31 is a prime, so is 331 and 3331.
Prove (or disprove) that every number with threes and ending with a one is prime.

Here are some composite numbers of this form:

(10 ^ 9 - 7) / 3 = 17 x 19607843
(10 ^ 10 - 7) / 3 = 673 x 4952947
(10 ^ 11 - 7) / 3 = 307 x 108577633
(10 ^ 12 - 7) / 3 = 19 x 83 x 211371803
(10 ^ 13 - 7) / 3 = 523 x 3049 x 2090353
(10 ^ 14 - 7) / 3 = 607 x 1511 x 1997 x 18199
(10 ^ 15 - 7) / 3 = 181 x 1841620626151
(10 ^ 16 - 7) / 3 = 199 x 16750418760469

Originally posted by David113
333333331 = 17 x 19607843

Correct.

31, 331, 3331, 33331, 333331, 3333331, 33333331 are primes, 333333331 is not.
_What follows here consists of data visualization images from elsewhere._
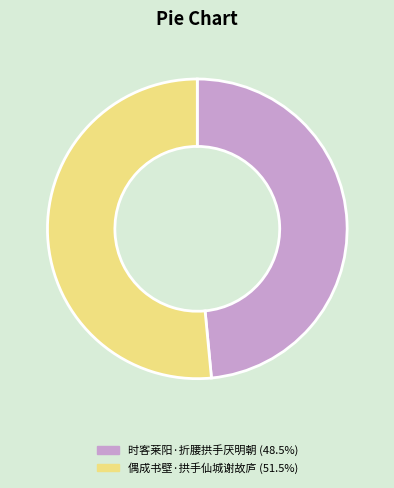

Is the sum of 偶成书壁·拱手仙城谢故庐 and 时客莱阳·折腰拱手厌明朝 greater than half?

Yes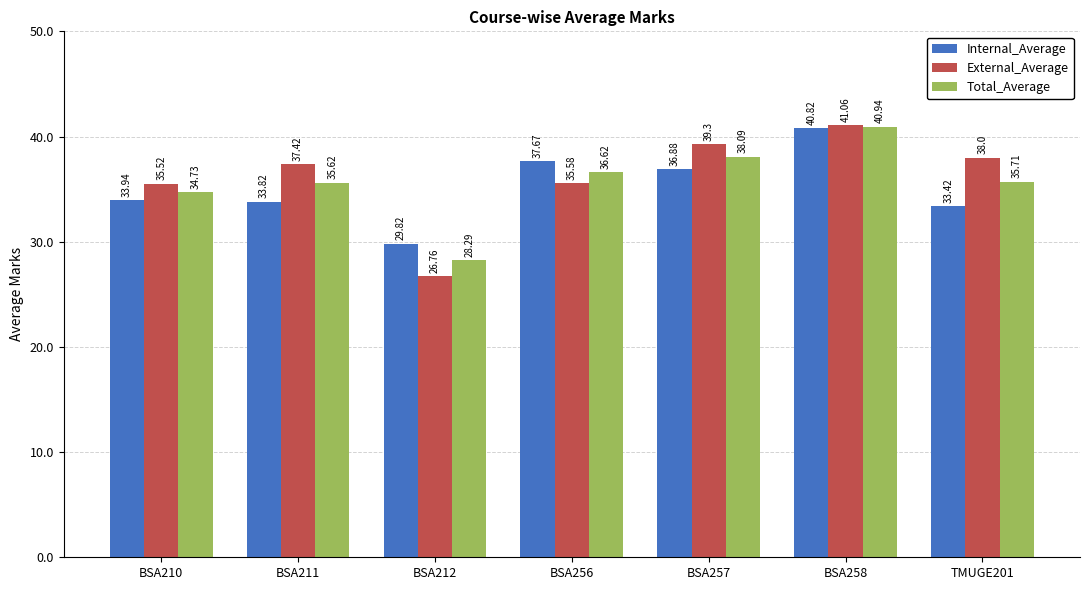

At which label does External_Average reach its peak?

BSA258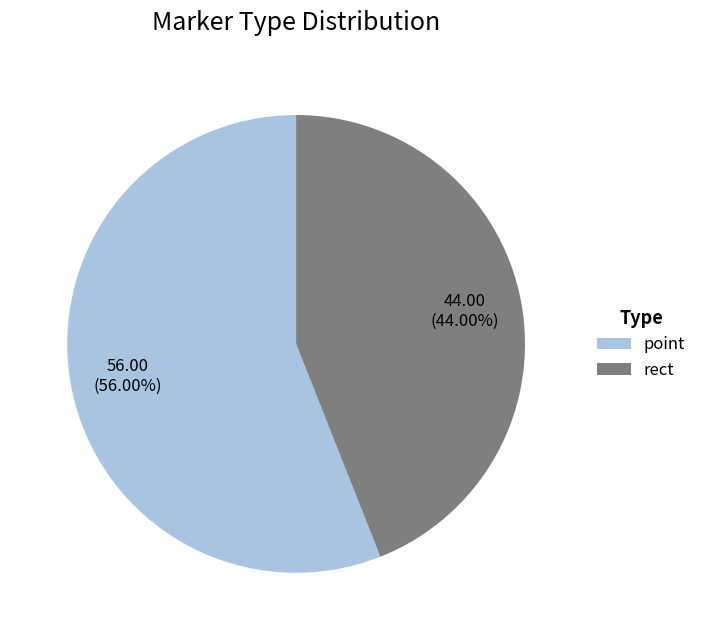

Is the sum of rect and point greater than half?

Yes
Once, before computers and mechanical calculators, there was a conjecture that every number started with a number of threes, ending with a one was a prime until, with great effort, 333333331 was factorized, and therefore, the conjecture was disproven.

Originally posted by FabianFnas
Correct.

31, 331, 3331, 33331, 333331, 3333331, 33333331 are primes, 333333331 is not.
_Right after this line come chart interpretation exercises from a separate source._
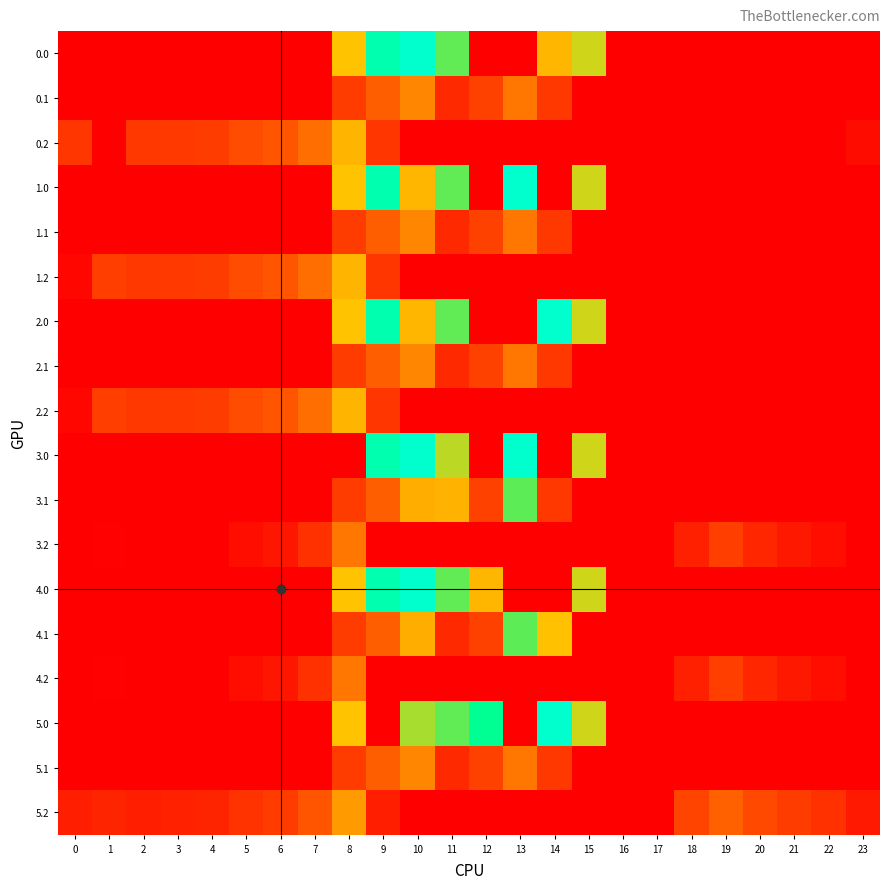

Reading right to left, list all the values displayed in this chart.

0.0: 23=0.0	22=0.0	21=0.0	20=0.0	19=0.0	18=0.0	17=0.0	16=0.0	15=443.0	14=370.5	13=0.0	12=0.0	11=516.0	10=825.0	9=716.9	8=395.3	7=0.0	6=0.0	5=0.0	4=0.0	3=0.0	2=0.0	1=0.0	0=0.0
0.1: 23=0.0	22=0.0	21=0.0	20=0.0	19=0.0	18=0.0	17=0.0	16=0.0	15=0.0	14=113.7	13=241.5	12=134.6	11=87.0	10=274.1	9=191.1	8=125.2	7=0.0	6=0.0	5=0.0	4=0.0	3=0.0	2=0.0	1=0.0	0=0.0
0.2: 23=28.3	22=0.0	21=0.0	20=0.0	19=0.0	18=0.0	17=0.0	16=0.0	15=0.0	14=0.0	13=0.0	12=0.0	11=0.0	10=0.0	9=111.5	8=364.7	7=223.4	6=171.2	5=155.0	4=125.6	3=119.0	2=114.5	1=0.0	0=112.9
1.0: 23=0.0	22=0.0	21=0.0	20=0.0	19=0.0	18=0.0	17=0.0	16=0.0	15=443.0	14=0.0	13=825.0	12=0.0	11=516.0	10=370.5	9=716.9	8=395.3	7=0.0	6=0.0	5=0.0	4=0.0	3=0.0	2=0.0	1=0.0	0=0.0
1.1: 23=0.0	22=0.0	21=0.0	20=0.0	19=0.0	18=0.0	17=0.0	16=0.0	15=0.0	14=113.7	13=241.5	12=134.6	11=87.0	10=274.1	9=191.1	8=125.2	7=0.0	6=0.0	5=0.0	4=0.0	3=0.0	2=0.0	1=0.0	0=0.0
1.2: 23=0.0	22=0.0	21=0.0	20=0.0	19=0.0	18=0.0	17=0.0	16=0.0	15=0.0	14=0.0	13=0.0	12=0.0	11=0.0	10=0.0	9=111.5	8=364.7	7=223.4	6=171.2	5=155.0	4=125.6	3=119.0	2=114.5	1=127.3	0=13.9
2.0: 23=0.0	22=0.0	21=0.0	20=0.0	19=0.0	18=0.0	17=0.0	16=0.0	15=443.0	14=825.0	13=0.0	12=0.0	11=516.0	10=370.5	9=716.9	8=395.3	7=0.0	6=0.0	5=0.0	4=0.0	3=0.0	2=0.0	1=0.0	0=0.0
2.1: 23=0.0	22=0.0	21=0.0	20=0.0	19=0.0	18=0.0	17=0.0	16=0.0	15=0.0	14=113.7	13=241.5	12=134.6	11=87.0	10=274.1	9=191.1	8=125.2	7=0.0	6=0.0	5=0.0	4=0.0	3=0.0	2=0.0	1=0.0	0=0.0
2.2: 23=0.0	22=0.0	21=0.0	20=0.0	19=0.0	18=0.0	17=0.0	16=0.0	15=0.0	14=0.0	13=0.0	12=0.0	11=0.0	10=0.0	9=111.5	8=364.7	7=223.4	6=171.2	5=155.0	4=125.6	3=119.0	2=114.5	1=127.3	0=13.9
3.0: 23=0.0	22=0.0	21=0.0	20=0.0	19=0.0	18=0.0	17=0.0	16=0.0	15=443.0	14=0.0	13=825.0	12=0.0	11=456.8	10=825.0	9=716.9	8=0.0	7=0.0	6=0.0	5=0.0	4=0.0	3=0.0	2=0.0	1=0.0	0=0.0
3.1: 23=0.0	22=0.0	21=0.0	20=0.0	19=0.0	18=0.0	17=0.0	16=0.0	15=0.0	14=113.7	13=518.5	12=134.6	11=363.9	10=353.2	9=191.1	8=125.2	7=0.0	6=0.0	5=0.0	4=0.0	3=0.0	2=0.0	1=0.0	0=0.0
3.2: 23=0.0	22=29.6	21=50.6	20=77.8	19=126.0	18=67.0	17=0.0	16=0.0	15=0.0	14=0.0	13=0.0	12=0.0	11=0.0	10=0.0	9=0.0	8=241.7	7=100.4	6=48.2	5=32.0	4=2.6	3=0.0	2=0.0	1=4.3	0=0.0
4.0: 23=0.0	22=0.0	21=0.0	20=0.0	19=0.0	18=0.0	17=0.0	16=0.0	15=443.0	14=0.0	13=0.0	12=370.5	11=516.0	10=825.0	9=716.9	8=395.3	7=0.0	6=0.0	5=0.0	4=0.0	3=0.0	2=0.0	1=0.0	0=0.0
4.1: 23=0.0	22=0.0	21=0.0	20=0.0	19=0.0	18=0.0	17=0.0	16=0.0	15=0.0	14=390.7	13=518.5	12=134.6	11=87.0	10=353.2	9=191.1	8=125.2	7=0.0	6=0.0	5=0.0	4=0.0	3=0.0	2=0.0	1=0.0	0=0.0
4.2: 23=0.0	22=29.6	21=50.6	20=77.8	19=126.0	18=67.0	17=0.0	16=0.0	15=0.0	14=0.0	13=0.0	12=0.0	11=0.0	10=0.0	9=0.0	8=241.7	7=100.4	6=48.2	5=32.0	4=2.6	3=0.0	2=0.0	1=4.3	0=0.0
5.0: 23=0.0	22=0.0	21=0.0	20=0.0	19=0.0	18=0.0	17=0.0	16=0.0	15=443.0	14=826.0	13=0.0	12=619.4	11=516.0	10=470.9	9=0.0	8=395.3	7=0.0	6=0.0	5=0.0	4=0.0	3=0.0	2=0.0	1=0.0	0=0.0
5.1: 23=0.0	22=0.0	21=0.0	20=0.0	19=0.0	18=0.0	17=0.0	16=0.0	15=0.0	14=113.7	13=241.5	12=134.6	11=87.0	10=274.1	9=191.1	8=125.2	7=0.0	6=0.0	5=0.0	4=0.0	3=0.0	2=0.0	1=0.0	0=0.0
5.2: 23=54.8	22=102.6	21=123.6	20=150.8	19=199.0	18=140.0	17=0.0	16=0.0	15=0.0	14=0.0	13=0.0	12=0.0	11=0.0	10=0.0	9=61.5	8=314.7	7=173.4	6=121.2	5=105.0	4=75.6	3=69.0	2=64.5	1=77.3	0=62.9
Once, before computers and mechanical calculators, there was a conjecture that every number started with a number of threes, ending with a one was a prime until, with great effort, 333333331 was factorized, and therefore, the conjecture was disproven.

Interesting.

I find this hard to believe, since it is easy to prove - without any computer - that this sequence contains a composite number.

By Fermat's Little Theorem, if p is a prime and x is an integer not divisible by p, then x ^ (p - 1) - 1 is divisible by p.

Let p = 31, x = 10. Then you get the result - 999999999999999999999999999999 (30 9's) is divisible by 31.

This means that also this number divided by 3, which is 333333333333333333333333333333, is divisible by 31; and so, 33333333333333333333333333333300 also is divisible by 31; and
so is 33333333333333333333333300 + 31 = 33333333333333333333333333333331.

so 33333333333333333333333333333331 is not prime.

Ah, the old divisibility rules are still going strong

Originally posted by David113
I find this hard to believe, since it is easy to prove - without any computer - that this sequence contains a composite number.

By Fermat's Little Theorem, if p is a prime and x is an integer not divisible by p, then x ^ (p - 1) - 1 is divisible by p.

Let p = 31, x = 10. Then you get the result - 999999999999999999999999999999 (30 9's) is divisible by ...[text shortened]... + 31 = 33333333333333333333333333333331.

so 33333333333333333333333333333331 is not prime.

And I thought im geek...

I came across this puzzle last week;

The sum of the digits of the number 37 is 10, wich has sum of digits 1.

The number 37^2=1369 has sum of digits 19, wich has sum 10, wich results to 1.

A) Prove or disprove that every power of 37 will end in 1 after taking the sum of the digits repeatedly.

B) Prove or disprove that repeatedly taking the sum of the digits of 37^n will be 10, before becoming 1, for all integers n>0.

B implies A, I know, but A is a bit easier then B.

A follows from the fact that 37 = 1 (mod 9), so 37 ^ n = 1 (mod 9).